Required work
Using the entries that follow, transcribe only the lines from the line with "is that CCM" to the line with "konkret bedeutet und", both included, exactly as they stand and without pictures.

++++ Records for the exercise

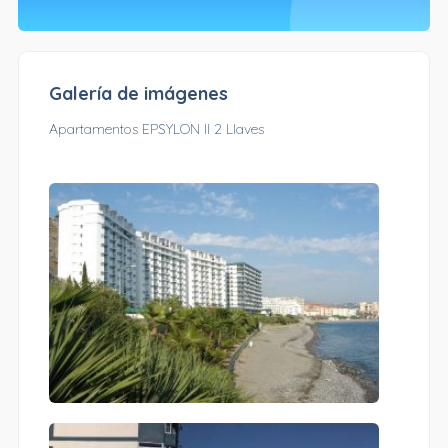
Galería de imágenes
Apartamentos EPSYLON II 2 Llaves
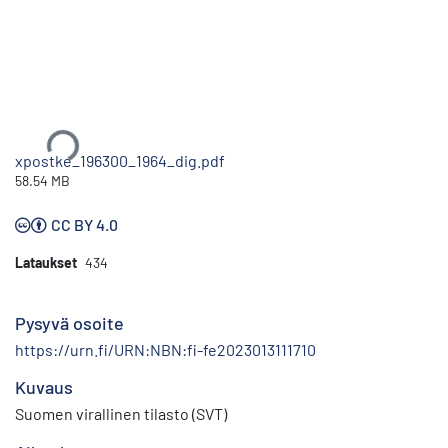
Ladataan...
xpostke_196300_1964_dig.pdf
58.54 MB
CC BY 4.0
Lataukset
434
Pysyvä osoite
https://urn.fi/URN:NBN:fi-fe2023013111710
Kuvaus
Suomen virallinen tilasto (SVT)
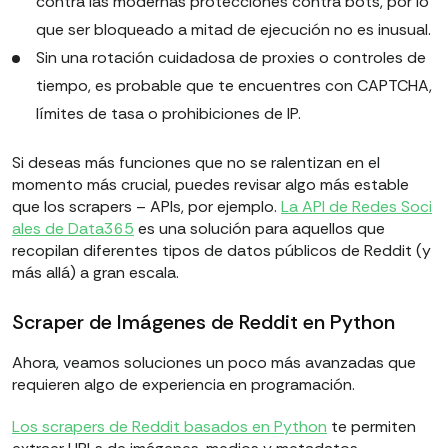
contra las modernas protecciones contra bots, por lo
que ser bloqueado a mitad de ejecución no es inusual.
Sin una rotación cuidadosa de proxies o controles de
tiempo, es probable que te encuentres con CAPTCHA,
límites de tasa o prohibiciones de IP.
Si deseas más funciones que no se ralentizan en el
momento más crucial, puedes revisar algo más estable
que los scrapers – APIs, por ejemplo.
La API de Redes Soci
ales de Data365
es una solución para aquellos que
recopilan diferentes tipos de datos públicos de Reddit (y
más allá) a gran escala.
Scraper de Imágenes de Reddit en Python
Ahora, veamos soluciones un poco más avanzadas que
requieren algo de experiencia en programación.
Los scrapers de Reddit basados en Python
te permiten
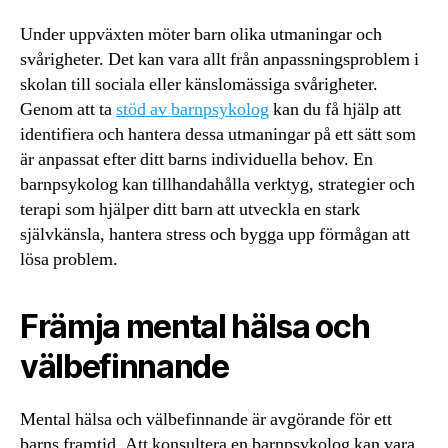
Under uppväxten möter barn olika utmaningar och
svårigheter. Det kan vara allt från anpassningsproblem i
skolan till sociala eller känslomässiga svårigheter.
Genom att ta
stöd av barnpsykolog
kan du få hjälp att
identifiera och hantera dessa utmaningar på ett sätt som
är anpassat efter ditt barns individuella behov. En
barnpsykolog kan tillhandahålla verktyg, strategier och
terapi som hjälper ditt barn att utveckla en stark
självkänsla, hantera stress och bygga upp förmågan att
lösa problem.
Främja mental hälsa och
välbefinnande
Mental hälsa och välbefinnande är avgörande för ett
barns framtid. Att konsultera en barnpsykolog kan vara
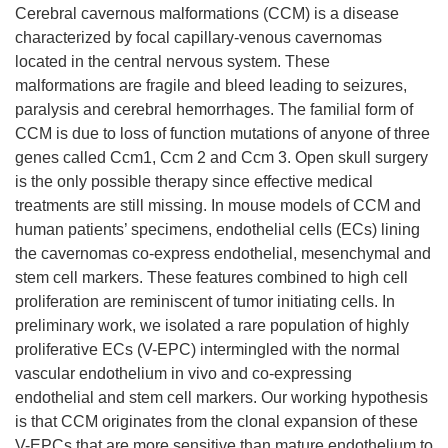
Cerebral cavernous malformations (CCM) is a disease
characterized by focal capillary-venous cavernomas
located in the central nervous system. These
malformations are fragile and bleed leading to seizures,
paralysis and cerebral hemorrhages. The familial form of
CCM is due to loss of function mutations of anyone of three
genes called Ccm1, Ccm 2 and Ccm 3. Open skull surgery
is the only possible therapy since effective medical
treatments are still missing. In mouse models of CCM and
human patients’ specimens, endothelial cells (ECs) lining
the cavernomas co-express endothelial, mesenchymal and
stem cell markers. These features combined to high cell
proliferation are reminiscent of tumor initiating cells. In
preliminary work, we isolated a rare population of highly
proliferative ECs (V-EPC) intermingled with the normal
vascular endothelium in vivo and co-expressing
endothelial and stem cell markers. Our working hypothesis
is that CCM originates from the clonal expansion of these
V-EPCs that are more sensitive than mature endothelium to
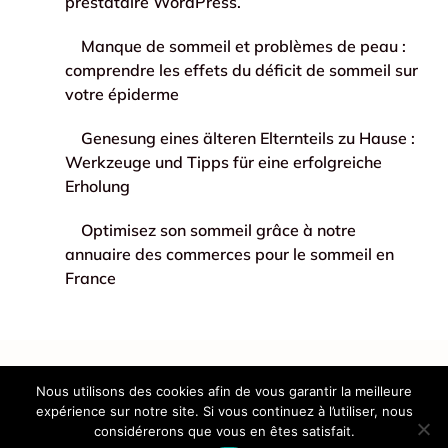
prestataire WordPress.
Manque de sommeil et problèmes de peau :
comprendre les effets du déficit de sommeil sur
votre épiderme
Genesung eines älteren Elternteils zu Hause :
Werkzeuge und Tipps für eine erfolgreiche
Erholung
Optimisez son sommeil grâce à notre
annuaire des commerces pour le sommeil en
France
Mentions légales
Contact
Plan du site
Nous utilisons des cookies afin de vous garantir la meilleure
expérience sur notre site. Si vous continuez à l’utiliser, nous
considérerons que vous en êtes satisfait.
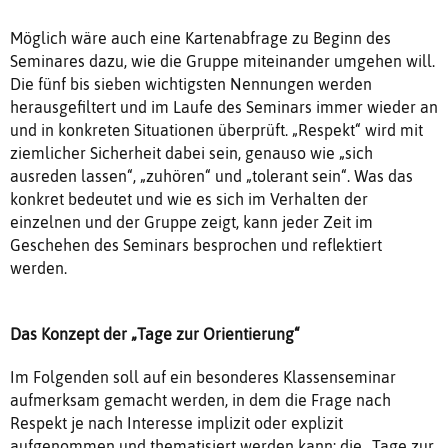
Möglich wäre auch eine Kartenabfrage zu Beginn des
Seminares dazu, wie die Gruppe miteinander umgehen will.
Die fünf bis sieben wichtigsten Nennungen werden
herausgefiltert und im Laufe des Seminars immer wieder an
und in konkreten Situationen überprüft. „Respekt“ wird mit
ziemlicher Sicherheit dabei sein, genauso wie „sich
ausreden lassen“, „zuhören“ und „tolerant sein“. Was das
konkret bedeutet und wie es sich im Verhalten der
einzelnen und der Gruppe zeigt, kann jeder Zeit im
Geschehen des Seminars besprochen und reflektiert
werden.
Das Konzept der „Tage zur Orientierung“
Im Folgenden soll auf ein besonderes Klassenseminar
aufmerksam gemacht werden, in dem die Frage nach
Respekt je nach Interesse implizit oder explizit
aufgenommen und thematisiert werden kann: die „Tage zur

++++++++

Your response
is that CCM originates from the clonal expansion of these
V-EPCs that are more sensitive than mature endothelium to
prestataire WordPress.
Manque de sommeil et problèmes de peau :
comprendre les effets du déficit de sommeil sur
votre épiderme
Genesung eines älteren Elternteils zu Hause :
Werkzeuge und Tipps für eine erfolgreiche
Erholung
Optimisez son sommeil grâce à notre
annuaire des commerces pour le sommeil en
France
Mentions légales
Contact
Plan du site
Nous utilisons des cookies afin de vous garantir la meilleure
expérience sur notre site. Si vous continuez à l’utiliser, nous
considérerons que vous en êtes satisfait.
Möglich wäre auch eine Kartenabfrage zu Beginn des
Seminares dazu, wie die Gruppe miteinander umgehen will.
Die fünf bis sieben wichtigsten Nennungen werden
herausgefiltert und im Laufe des Seminars immer wieder an
und in konkreten Situationen überprüft. „Respekt“ wird mit
ziemlicher Sicherheit dabei sein, genauso wie „sich
ausreden lassen“, „zuhören“ und „tolerant sein“. Was das
konkret bedeutet und wie es sich im Verhalten der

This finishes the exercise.